(Dataset entries)
● ● ● ●

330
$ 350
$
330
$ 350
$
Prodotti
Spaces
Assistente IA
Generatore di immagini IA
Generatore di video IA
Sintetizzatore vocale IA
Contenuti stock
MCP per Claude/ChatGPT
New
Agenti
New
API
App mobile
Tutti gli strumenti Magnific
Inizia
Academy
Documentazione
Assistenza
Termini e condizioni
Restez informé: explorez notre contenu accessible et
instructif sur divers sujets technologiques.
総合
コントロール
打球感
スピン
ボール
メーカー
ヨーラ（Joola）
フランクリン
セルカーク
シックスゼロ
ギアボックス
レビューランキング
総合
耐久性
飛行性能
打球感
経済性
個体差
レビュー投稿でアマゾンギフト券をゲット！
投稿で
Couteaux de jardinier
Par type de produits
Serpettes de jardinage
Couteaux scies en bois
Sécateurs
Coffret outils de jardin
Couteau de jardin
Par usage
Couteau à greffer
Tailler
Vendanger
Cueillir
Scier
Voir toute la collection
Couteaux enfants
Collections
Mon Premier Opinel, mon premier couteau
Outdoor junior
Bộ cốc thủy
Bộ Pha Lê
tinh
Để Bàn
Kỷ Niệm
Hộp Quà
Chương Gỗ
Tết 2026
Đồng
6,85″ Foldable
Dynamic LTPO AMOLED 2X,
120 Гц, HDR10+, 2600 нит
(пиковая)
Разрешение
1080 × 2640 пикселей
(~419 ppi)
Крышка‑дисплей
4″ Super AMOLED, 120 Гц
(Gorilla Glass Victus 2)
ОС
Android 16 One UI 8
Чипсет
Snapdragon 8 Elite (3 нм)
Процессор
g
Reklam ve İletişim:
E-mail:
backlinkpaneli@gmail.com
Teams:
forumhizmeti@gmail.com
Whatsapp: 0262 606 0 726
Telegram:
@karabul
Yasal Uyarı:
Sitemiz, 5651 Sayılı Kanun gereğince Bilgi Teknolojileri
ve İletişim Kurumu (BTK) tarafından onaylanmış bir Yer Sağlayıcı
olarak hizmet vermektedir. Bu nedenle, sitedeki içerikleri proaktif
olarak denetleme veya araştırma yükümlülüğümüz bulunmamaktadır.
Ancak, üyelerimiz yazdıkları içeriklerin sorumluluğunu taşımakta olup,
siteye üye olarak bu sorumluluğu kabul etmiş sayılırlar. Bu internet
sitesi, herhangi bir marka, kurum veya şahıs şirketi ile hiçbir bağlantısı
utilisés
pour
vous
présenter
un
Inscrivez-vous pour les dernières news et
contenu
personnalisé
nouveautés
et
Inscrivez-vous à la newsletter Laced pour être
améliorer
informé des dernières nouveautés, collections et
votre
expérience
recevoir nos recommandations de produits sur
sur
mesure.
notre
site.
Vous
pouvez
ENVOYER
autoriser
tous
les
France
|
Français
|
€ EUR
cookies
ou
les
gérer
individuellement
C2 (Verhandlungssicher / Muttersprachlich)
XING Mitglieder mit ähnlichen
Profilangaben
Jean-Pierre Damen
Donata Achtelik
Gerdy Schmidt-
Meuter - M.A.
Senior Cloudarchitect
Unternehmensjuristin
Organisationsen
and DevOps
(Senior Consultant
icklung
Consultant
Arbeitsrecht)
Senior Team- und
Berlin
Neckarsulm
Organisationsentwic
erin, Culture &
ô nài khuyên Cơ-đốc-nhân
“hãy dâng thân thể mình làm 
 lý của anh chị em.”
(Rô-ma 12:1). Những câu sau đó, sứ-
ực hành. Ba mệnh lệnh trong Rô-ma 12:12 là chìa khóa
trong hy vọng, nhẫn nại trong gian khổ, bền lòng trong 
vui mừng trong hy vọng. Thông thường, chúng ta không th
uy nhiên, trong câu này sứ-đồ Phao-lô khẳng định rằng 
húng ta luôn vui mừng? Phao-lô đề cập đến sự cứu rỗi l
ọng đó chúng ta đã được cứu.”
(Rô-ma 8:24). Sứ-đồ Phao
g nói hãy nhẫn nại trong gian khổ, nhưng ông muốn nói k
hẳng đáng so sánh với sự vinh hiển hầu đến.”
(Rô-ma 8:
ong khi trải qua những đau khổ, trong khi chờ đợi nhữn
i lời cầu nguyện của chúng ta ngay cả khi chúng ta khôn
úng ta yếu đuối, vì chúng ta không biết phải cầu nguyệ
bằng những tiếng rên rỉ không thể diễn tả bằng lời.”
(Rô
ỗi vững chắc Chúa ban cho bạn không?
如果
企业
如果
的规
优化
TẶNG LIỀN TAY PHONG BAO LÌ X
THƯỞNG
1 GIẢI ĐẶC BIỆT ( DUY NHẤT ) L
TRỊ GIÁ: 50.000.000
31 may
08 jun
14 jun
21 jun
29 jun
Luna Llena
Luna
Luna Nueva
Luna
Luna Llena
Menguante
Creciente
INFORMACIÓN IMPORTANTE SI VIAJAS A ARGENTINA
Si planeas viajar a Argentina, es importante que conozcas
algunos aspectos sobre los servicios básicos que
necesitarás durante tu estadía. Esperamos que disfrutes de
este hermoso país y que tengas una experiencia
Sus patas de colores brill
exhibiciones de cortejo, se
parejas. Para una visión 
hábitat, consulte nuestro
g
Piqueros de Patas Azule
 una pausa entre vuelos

● ● ● ●

PROMPT:
Can you rewrite the lines from the start of the dataset entries up to and including the line with "C2 (Verhandlungssicher / Muttersprachlich)", putting "Cisailles" in place of "Sécateurs" and leaving everything else unchanged?

SOLUTION BELOW:
330
$ 350
$
330
$ 350
$
Prodotti
Spaces
Assistente IA
Generatore di immagini IA
Generatore di video IA
Sintetizzatore vocale IA
Contenuti stock
MCP per Claude/ChatGPT
New
Agenti
New
API
App mobile
Tutti gli strumenti Magnific
Inizia
Academy
Documentazione
Assistenza
Termini e condizioni
Restez informé: explorez notre contenu accessible et
instructif sur divers sujets technologiques.
総合
コントロール
打球感
スピン
ボール
メーカー
ヨーラ（Joola）
フランクリン
セルカーク
シックスゼロ
ギアボックス
レビューランキング
総合
耐久性
飛行性能
打球感
経済性
個体差
レビュー投稿でアマゾンギフト券をゲット！
投稿で
Couteaux de jardinier
Par type de produits
Serpettes de jardinage
Couteaux scies en bois
Cisailles
Coffret outils de jardin
Couteau de jardin
Par usage
Couteau à greffer
Tailler
Vendanger
Cueillir
Scier
Voir toute la collection
Couteaux enfants
Collections
Mon Premier Opinel, mon premier couteau
Outdoor junior
Bộ cốc thủy
Bộ Pha Lê
tinh
Để Bàn
Kỷ Niệm
Hộp Quà
Chương Gỗ
Tết 2026
Đồng
6,85″ Foldable
Dynamic LTPO AMOLED 2X,
120 Гц, HDR10+, 2600 нит
(пиковая)
Разрешение
1080 × 2640 пикселей
(~419 ppi)
Крышка‑дисплей
4″ Super AMOLED, 120 Гц
(Gorilla Glass Victus 2)
ОС
Android 16 One UI 8
Чипсет
Snapdragon 8 Elite (3 нм)
Процессор
g
Reklam ve İletişim:
E-mail:
backlinkpaneli@gmail.com
Teams:
forumhizmeti@gmail.com
Whatsapp: 0262 606 0 726
Telegram:
@karabul
Yasal Uyarı:
Sitemiz, 5651 Sayılı Kanun gereğince Bilgi Teknolojileri
ve İletişim Kurumu (BTK) tarafından onaylanmış bir Yer Sağlayıcı
olarak hizmet vermektedir. Bu nedenle, sitedeki içerikleri proaktif
olarak denetleme veya araştırma yükümlülüğümüz bulunmamaktadır.
Ancak, üyelerimiz yazdıkları içeriklerin sorumluluğunu taşımakta olup,
siteye üye olarak bu sorumluluğu kabul etmiş sayılırlar. Bu internet
sitesi, herhangi bir marka, kurum veya şahıs şirketi ile hiçbir bağlantısı
utilisés
pour
vous
présenter
un
Inscrivez-vous pour les dernières news et
contenu
personnalisé
nouveautés
et
Inscrivez-vous à la newsletter Laced pour être
améliorer
informé des dernières nouveautés, collections et
votre
expérience
recevoir nos recommandations de produits sur
sur
mesure.
notre
site.
Vous
pouvez
ENVOYER
autoriser
tous
les
France
|
Français
|
€ EUR
cookies
ou
les
gérer
individuellement
C2 (Verhandlungssicher / Muttersprachlich)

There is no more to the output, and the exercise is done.